(Home interior image sequences)
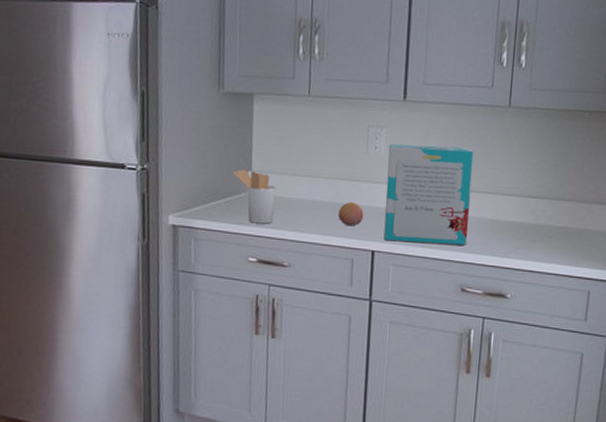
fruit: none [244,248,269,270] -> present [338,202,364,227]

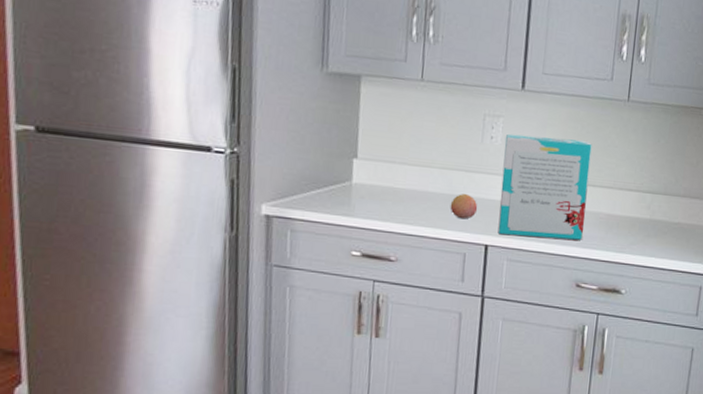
utensil holder: present [232,169,276,224] -> none [335,156,384,216]

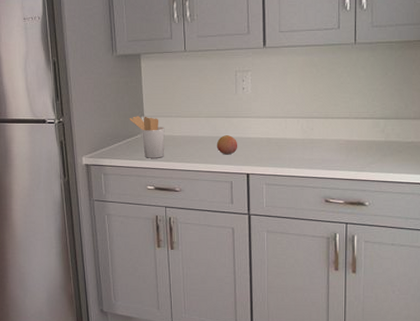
utensil holder: none [335,156,384,216] -> present [129,116,165,158]
cereal box: present [497,134,592,240] -> none [254,82,328,165]

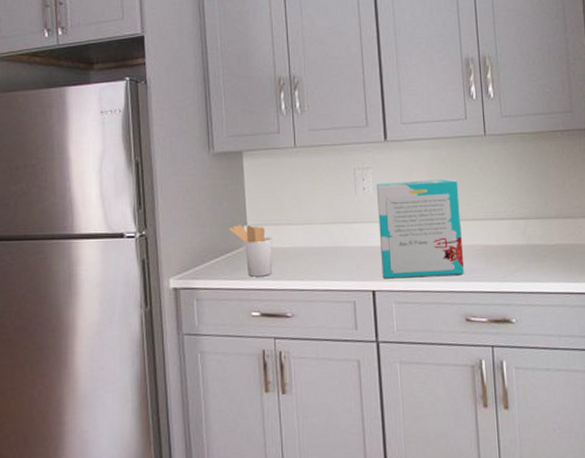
fruit: present [216,135,238,155] -> none [335,244,361,269]
cereal box: none [254,82,328,165] -> present [376,179,465,279]

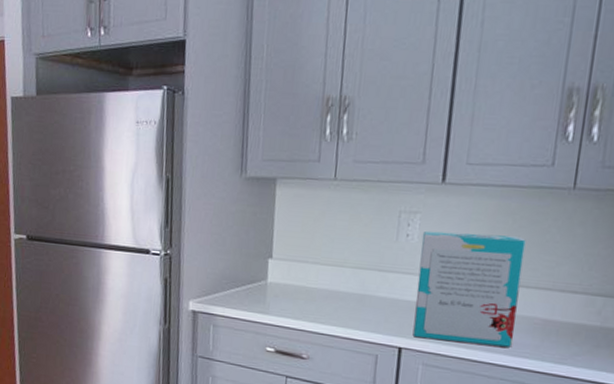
utensil holder: present [228,224,273,277] -> none [252,256,297,314]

#### [Task details]
Each entry above is to be given again exactly, and any image in it is to be dropped.

#### [Answer to this problem]
fruit: none [244,248,269,270] -> present [338,202,364,227]

utensil holder: present [232,169,276,224] -> none [335,156,384,216]

utensil holder: none [335,156,384,216] -> present [129,116,165,158]
cereal box: present [497,134,592,240] -> none [254,82,328,165]

fruit: present [216,135,238,155] -> none [335,244,361,269]
cereal box: none [254,82,328,165] -> present [376,179,465,279]

utensil holder: present [228,224,273,277] -> none [252,256,297,314]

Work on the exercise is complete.